:: TEXT EXCERPT ::
# Air Pod by Air Ride Technologies



## f_399 (May 8, 2006)

_Four plumbing connections, three wire connections and four bolts. That’s all it takes to install your new AirPod Air Management System by AirRide Technologies. In about one hour your system will be up and running!
The Air Pod contains a pre-plumbed and pre-wired compressor, tank and valves mounted to a compact, aluminum base and covered by a stylish, custom-molded cover.
Upgrade and clean up your existing system or add bags and a control system to compete your air suspension upgrade. AirRide control systems plug-n-play for quick installation.
* Pre-plumbed and tested for leaks.
* Compact size: 3 Gallon kits measure: 20”L x 12”D x 9.5”H.
* Compact size: 5 Gallon kits measure: 32.25”L x 12”D x 9.5”H.
* Weighs only 24 lbs. 
From show trucks and hot rods to daily drivers, the AirPro System's compact size makes it ideal for just about any vehicle. _ 








Any comments? Quality of parts and build?
Anyone have one?
Thank you! 
http://www.ridetech.com/catalog/airpod-94-1.html


_Modified by f_399 at 12:42 AM 8-31-2008_


----------



## candywhitevdub (Feb 14, 2005)

*Re: Air Pod by Air Ride Technologies (f_399)*

damn thats nuts, air in a box!
you just cant really customize it


----------



## They_Call_Me_Bob (Mar 21, 2006)

*Re: Air Pod by Air Ride Technologies (candywhitevdub)*

Interesting. Never seen it. Cant really add another compressor or anything. 
Kinda cool though. I wonder how quiet it is in that custom tub.


----------



## Retromini (Nov 7, 2004)

*Re: Air Pod by Air Ride Technologies (They_Call_Me_Bob)*


_Quote, originally posted by *They_Call_Me_Bob* »_Interesting. Never seen it. Cant really add another compressor or anything. 
Kinda cool though. I wonder how quiet it is in that custom tub.

Check the link....they offer a few different setups including dual compressors and a larger tank. 
Haven't ever heard of anyone using one....but it certainly would make installation pretty simple.


----------



## Larry Appleton (Jan 19, 2007)

*Re: Air Pod by Air Ride Technologies (Retromini)*

Looks quality but IMHO way overpriced. 
The cheapest I see on their site is 1895, you can definitely out do what is included in that kit for a LOT cheaper. Hell you can possibly make a whole air ride kit for a car including bags and all for that price.


----------



## TheMarkP (Jul 24, 2002)

*Re: Air Pod by Air Ride Technologies (Larry Appleton)*

its sweet.....if ur lazyyy


----------



## rollininstyle2004 (Jun 8, 2005)

I mean, its good stuff and all, but you could buy the SAME products (all Air Ride Tech stuff) for cheaper, but it wouldnt come in the ready made tub. It is definitely easier, so you might save some on install costs if you are not DIY, but as mentioned above it seems overpriced.


----------



## windsorvr (Nov 23, 2004)

:: RECORDS SUPPLIED ::
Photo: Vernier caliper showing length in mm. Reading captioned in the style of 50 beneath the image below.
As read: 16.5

* * *

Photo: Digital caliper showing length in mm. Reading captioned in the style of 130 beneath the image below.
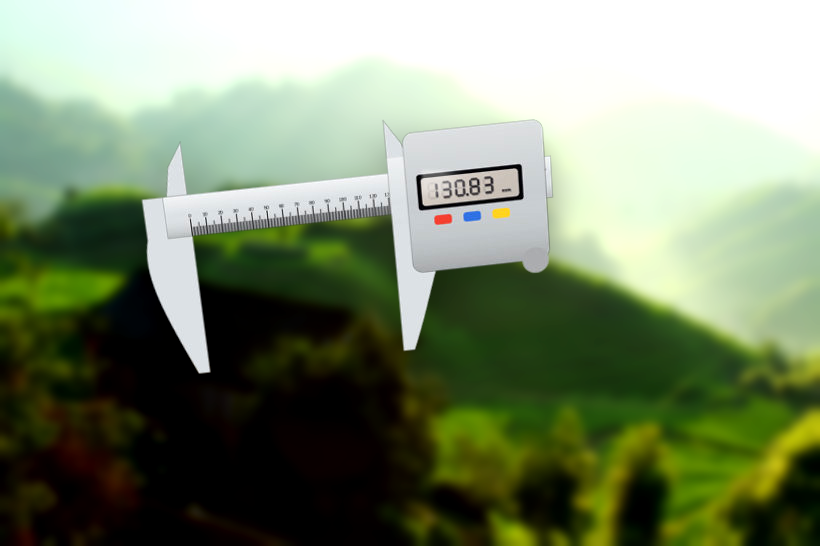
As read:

---

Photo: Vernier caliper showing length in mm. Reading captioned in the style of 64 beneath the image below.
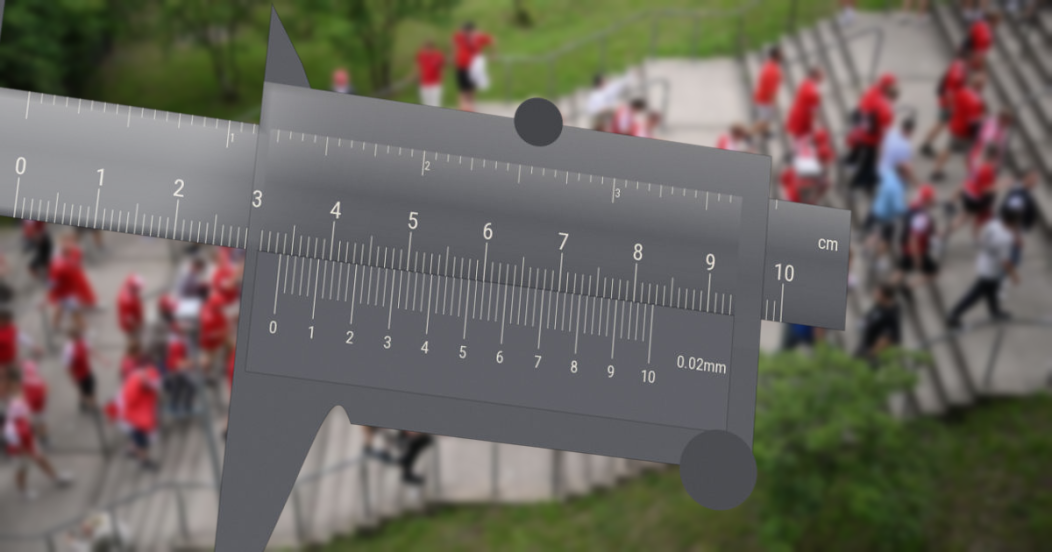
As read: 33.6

:: TO DO ::
**a.** In the forum thread about the Air Pod, how much does the unit weigh?
**b.** From the Air Pod thread, rewrite the passage that begins at "From show trucks" and stops after "parts and build?", swapping "daily drivers" for "race cars".
**c.** Carry on the forum thread about the Air Pod from the point where it stops.
The records come from a different source than the text.

:: OUTPUTS IN ORDER ::
**a.** Only 24 lbs.

**b.**
From show trucks and hot rods to race cars, the AirPro System's compact size makes it ideal for just about any vehicle. _ 








Any comments? Quality of parts and build?

**c.**
*Re: (rollininstyle2004)*

my local shop has used it so i dont have first hand experience with it but ive checked it out.it looked super simple, no headaches involved, guess thats the whole reason for it but i would prefer building you own


----------



## baggedbox707 (Sep 1, 2008)

This would be way cool to use if you are rich and fat.


----------



## f_399 (May 8, 2006)

thanks for the comments


----------



## VR6JetPilot (Sep 23, 2001)

*Re: Air Pod by Air Ride Technologies (f_399)*

i think this would be perfect for someone like me.
i'm a little older than most of you and have 2 small kids.
so i don't have a lot of time to work on a car, know nothing about air, don't really know anyone with air, etc......but i do like the functionality and of course the looks of having air ride.
i also don't show my car so i don't need any 'custom' setup.


----------



## TheMarkP (Jul 24, 2002)

*Re: Air Pod by Air Ride Technologies (VR6JetPilot)*


_Quote, originally posted by *VR6JetPilot* »_i think this would be perfect for someone like me.
i'm a little older than most of you and have 2 small kids.
so i don't have a lot of time to work on a car, know nothing about air, don't really know anyone with air, etc......but i do like the functionality and of course the looks of having air ride.
i also don't show my car so i don't need any 'custom' setup.


its not about the "custom setup" for looks...its usability...its a tiny tank and one compressor, just means u run out of air fast and ur compressor is always running...
now if they have a pod setup just like that double the size...then thats the money shot
edit...i just looked and they do have a kit with a 5 gallon and 2 compressors....thats what ud need to have a well functioning air kit but its so much money for what ur getting....but it is easy.


_Modified by KraCKeD-GTI at 9:18 AM 9-2-2008_


----------



## Larry Appleton (Jan 19, 2007)

*Re: Air Pod by Air Ride Technologies (VR6JetPilot)*


_Quote, originally posted by *VR6JetPilot* »_i think this would be perfect for someone like me.
i'm a little older than most of you and have 2 small kids.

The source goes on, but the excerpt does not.